Waste-to-energy plants offer two important benefits of environmentally safe waste management and disposal, as well as the generation of clean electric power. Waste-to-energy facilities produce clean, renewable energy through thermal, biochemical and physicochemical methods. The growing use of waste-to-energy as a method to dispose off solid and liquid wastes and generate power has greatly reduced environmental impacts of municipal solid waste management, including emissions of greenhouse gases.

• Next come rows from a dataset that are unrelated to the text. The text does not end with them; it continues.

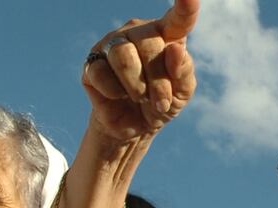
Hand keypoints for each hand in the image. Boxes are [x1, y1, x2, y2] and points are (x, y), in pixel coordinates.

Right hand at [83, 0, 199, 141]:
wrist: (136, 127)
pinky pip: (101, 73)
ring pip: (123, 55)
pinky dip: (115, 92)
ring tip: (141, 99)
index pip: (177, 19)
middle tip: (161, 103)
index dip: (185, 8)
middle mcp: (137, 33)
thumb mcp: (182, 92)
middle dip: (158, 82)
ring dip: (137, 86)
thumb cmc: (163, 103)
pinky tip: (118, 96)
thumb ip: (184, 71)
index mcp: (166, 35)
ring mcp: (112, 45)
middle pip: (148, 45)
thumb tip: (175, 49)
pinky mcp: (92, 63)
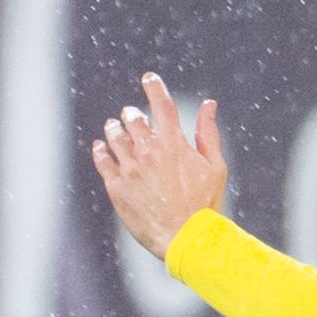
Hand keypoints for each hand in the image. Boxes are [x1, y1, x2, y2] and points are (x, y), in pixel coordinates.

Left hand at [93, 72, 227, 258]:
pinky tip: (100, 146)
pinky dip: (100, 149)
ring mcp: (130, 169)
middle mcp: (149, 152)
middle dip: (132, 113)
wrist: (186, 238)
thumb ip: (208, 133)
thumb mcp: (215, 166)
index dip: (154, 86)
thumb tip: (209, 104)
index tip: (148, 77)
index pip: (161, 104)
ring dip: (114, 128)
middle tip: (131, 114)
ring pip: (114, 137)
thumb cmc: (205, 204)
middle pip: (133, 119)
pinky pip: (102, 161)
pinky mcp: (116, 187)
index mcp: (174, 143)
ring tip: (113, 126)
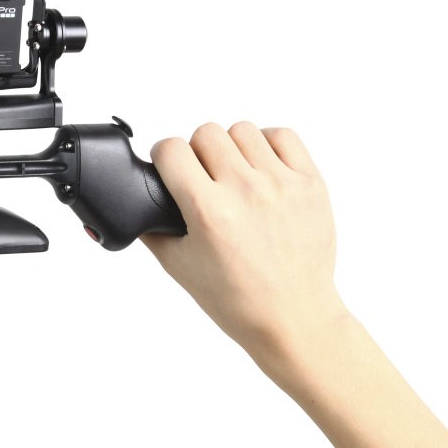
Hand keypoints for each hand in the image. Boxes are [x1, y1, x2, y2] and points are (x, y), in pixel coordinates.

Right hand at [142, 121, 344, 376]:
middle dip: (196, 153)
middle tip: (201, 178)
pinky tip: (261, 168)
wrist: (292, 318)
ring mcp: (281, 185)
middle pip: (206, 132)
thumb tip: (137, 199)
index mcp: (208, 212)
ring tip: (233, 175)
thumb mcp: (178, 267)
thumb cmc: (237, 300)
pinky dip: (267, 145)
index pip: (171, 149)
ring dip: (230, 148)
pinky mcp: (310, 184)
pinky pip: (283, 136)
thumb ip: (151, 228)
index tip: (169, 169)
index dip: (164, 157)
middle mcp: (245, 191)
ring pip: (242, 130)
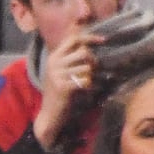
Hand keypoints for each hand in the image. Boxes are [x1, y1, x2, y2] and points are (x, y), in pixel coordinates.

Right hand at [34, 30, 101, 150]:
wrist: (49, 115)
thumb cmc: (58, 93)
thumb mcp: (60, 72)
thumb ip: (70, 58)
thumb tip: (87, 44)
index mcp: (54, 57)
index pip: (74, 39)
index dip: (90, 38)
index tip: (103, 40)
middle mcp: (54, 63)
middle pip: (83, 52)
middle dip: (93, 60)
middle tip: (93, 70)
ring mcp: (57, 75)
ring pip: (86, 67)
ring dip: (91, 75)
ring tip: (86, 82)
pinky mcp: (62, 87)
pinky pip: (85, 80)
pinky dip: (89, 85)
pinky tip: (85, 90)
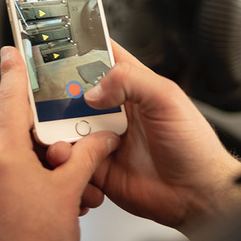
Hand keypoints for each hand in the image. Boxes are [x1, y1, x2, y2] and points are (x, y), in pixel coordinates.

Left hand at [0, 47, 120, 240]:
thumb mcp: (71, 191)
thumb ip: (88, 155)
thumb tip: (102, 138)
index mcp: (2, 155)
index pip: (9, 98)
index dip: (15, 69)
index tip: (13, 49)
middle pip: (25, 129)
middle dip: (57, 138)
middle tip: (77, 145)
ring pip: (26, 153)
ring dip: (55, 164)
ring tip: (77, 185)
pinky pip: (20, 171)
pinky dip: (45, 177)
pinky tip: (67, 195)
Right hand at [47, 41, 240, 233]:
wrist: (196, 195)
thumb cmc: (194, 146)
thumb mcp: (167, 99)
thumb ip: (131, 81)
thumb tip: (93, 90)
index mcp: (133, 85)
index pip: (100, 56)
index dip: (78, 48)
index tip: (53, 46)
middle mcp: (115, 109)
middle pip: (73, 92)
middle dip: (55, 94)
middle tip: (45, 100)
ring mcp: (103, 138)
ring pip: (64, 126)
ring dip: (57, 131)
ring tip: (64, 140)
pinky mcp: (96, 167)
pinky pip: (70, 160)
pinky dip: (65, 160)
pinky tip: (76, 162)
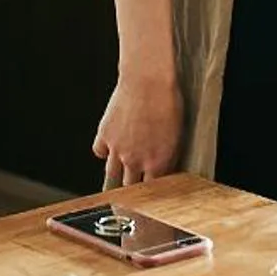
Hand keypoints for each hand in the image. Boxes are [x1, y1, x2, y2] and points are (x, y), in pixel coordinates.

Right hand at [93, 66, 183, 188]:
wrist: (148, 80)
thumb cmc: (168, 101)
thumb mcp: (177, 134)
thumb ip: (168, 155)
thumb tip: (164, 165)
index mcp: (158, 163)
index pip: (153, 190)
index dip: (152, 192)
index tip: (151, 194)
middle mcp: (136, 161)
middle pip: (130, 188)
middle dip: (132, 192)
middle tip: (131, 195)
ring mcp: (118, 150)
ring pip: (112, 176)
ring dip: (114, 179)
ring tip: (114, 185)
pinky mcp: (105, 135)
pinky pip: (99, 152)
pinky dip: (103, 151)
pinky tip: (107, 150)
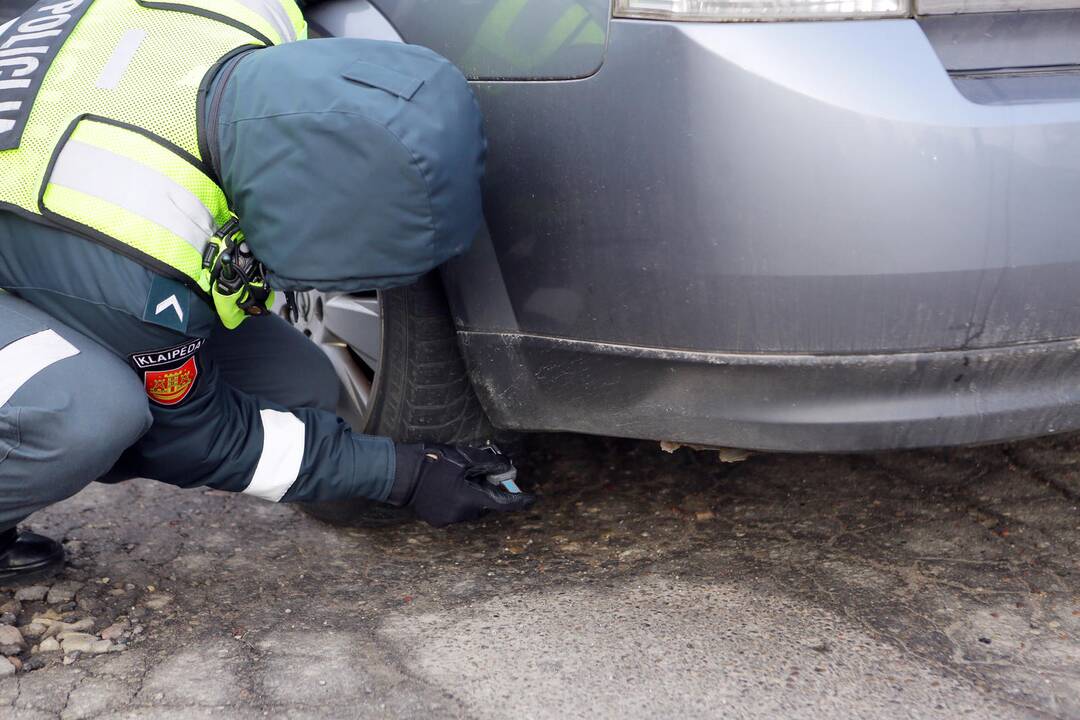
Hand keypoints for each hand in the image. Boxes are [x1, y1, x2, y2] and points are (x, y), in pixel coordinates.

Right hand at [390, 444, 534, 526]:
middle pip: (486, 506)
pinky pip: (456, 512)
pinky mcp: (437, 520)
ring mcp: (448, 520)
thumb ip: (491, 464)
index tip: (531, 499)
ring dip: (472, 497)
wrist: (400, 473)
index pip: (503, 503)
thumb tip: (508, 468)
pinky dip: (458, 502)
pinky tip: (448, 487)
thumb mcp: (465, 457)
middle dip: (488, 491)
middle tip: (483, 474)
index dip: (520, 501)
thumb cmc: (433, 461)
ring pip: (471, 510)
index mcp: (471, 499)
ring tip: (462, 478)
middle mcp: (462, 514)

Waste-to-energy conversion reduces greenhouse gas emissions in two ways. Electricity is generated which reduces the dependence on electrical production from power plants based on fossil fuels. The greenhouse gas emissions are significantly reduced by preventing methane emissions from landfills. Moreover, waste-to-energy plants are highly efficient in harnessing the untapped sources of energy from a variety of wastes.
An environmentally sound and techno-economically viable methodology to treat biodegradable waste is highly crucial for the sustainability of\ modern societies. A transition from conventional energy systems to one based on renewable resources is necessary to meet the ever-increasing demand for energy and to address environmental concerns.